Mobile capture also produces a different kind of dataset. Moving through a site and capturing it from more angles can create a more complete view of the environment than a sequence of fixed static setups. That gives teams a richer basis for downstream work, especially where detail and context matter.

Beyond scanning

This work, and the impact of the technology, doesn’t stop at scanning.

A current and accessible view of the site supports planning, validation, maintenance, turnaround preparation, and coordination across disciplines. It supports comparison between field conditions and drawings or P&IDs. It gives teams a stronger basis for decisions that have usually depended on a mix of outdated records, specialist handoffs, and repeat site visits.

It’s why Hotaling argues that “as built,” as a concept, should “go away.” He’s pointing to the limits of static documentation in environments that keep changing.

The same applies to the broader move toward a more visual way of working. As Hotaling puts it, this is already how people work in everyday life: they look for video, visual context, and faster ways to understand what they need to do. That expectation is carrying over into industrial environments as well.

Workers need clearer context, quicker understanding, and easier access to information in the flow of work. Better access to current conditions helps teams prepare more effectively, coordinate more smoothly, and spend less time resolving uncertainty. It can also reduce unnecessary time in hazardous environments and lower the effort required to piece together incomplete or disconnected information.

Built on open foundations

Openness runs through the partnership in the same way. ExxonMobil isn’t building toward another closed stack.
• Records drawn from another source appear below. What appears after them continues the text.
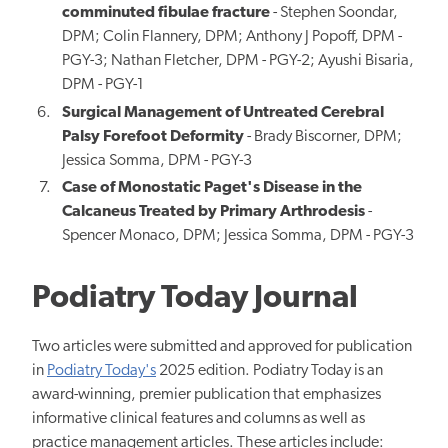
comminuted fibulae fracture
- Stephen Soondar,
DPM; Colin Flannery, DPM; Anthony J Popoff, DPM -
PGY-3; Nathan Fletcher, DPM - PGY-2; Ayushi Bisaria,
DPM - PGY-1
Surgical Management of Untreated Cerebral
Palsy Forefoot Deformity
- Brady Biscorner, DPM;
Jessica Somma, DPM - PGY-3
Case of Monostatic Paget's Disease in the
Calcaneus Treated by Primary Arthrodesis
-
Spencer Monaco, DPM; Jessica Somma, DPM -
PGY-3
Podiatry Today Journal
Two articles were submitted and approved for publication
in
Podiatry Today's
2025 edition. Podiatry Today is an
award-winning, premier publication that emphasizes
informative clinical features and columns as well as
practice management articles. These articles include:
Hotaling describes ExxonMobil’s digital landscape as an ecosystem built on agnostic capture, agnostic spatial data storage, interoperability across platforms, and consumption tools chosen by task and user. Boysen refers to it as a reality-first view: the reality belongs to ExxonMobil, and the systems around it need to stay open enough to support broad use over time.
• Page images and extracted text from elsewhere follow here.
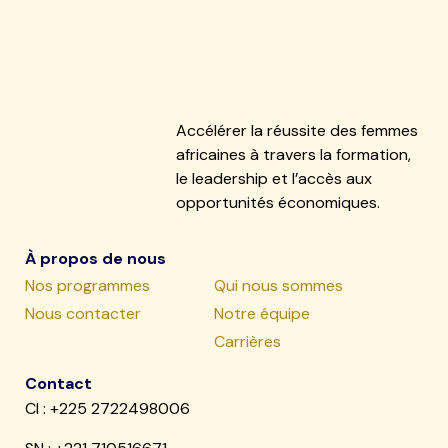
Accélérer la réussite des femmes
africaines à travers la formation,
le leadership et l’accès aux
opportunités économiques.
À propos de nous
Nos programmes
Qui nous sommes
Nous contacter
Notre équipe
Carrières
Contact
CI : +225 2722498006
Data accuracy, or data “freshness,” is part of the model as well.

People trust data when they know it’s current and what state it represents. Hotaling speaks about “ever known” information, and Boysen makes the practical version just as clearly: recent data gets used; old data gets questioned.
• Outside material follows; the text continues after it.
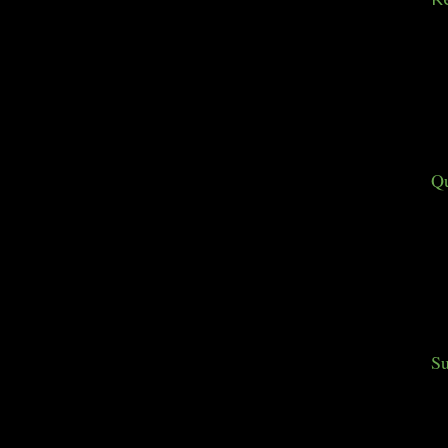
Qu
That has an operational consequence. Teams stop rebuilding context from scratch for every project, shutdown, or site decision. They spend less time verifying whether the documentation still holds up and more time using a shared view of the site to move work forward. That’s exactly when a stronger digital foundation starts to compound.

At ExxonMobil’s scale, that’s a real test. This is technology that has to support critical work, fit into a broader environment, remain open enough for long-term use, and create value now while leaving room for more use cases over time. As Hotaling says, the work is already being executed, and as Boysen adds, it’s moving forward because it’s creating value today, not because it rests on a vague promise years from now.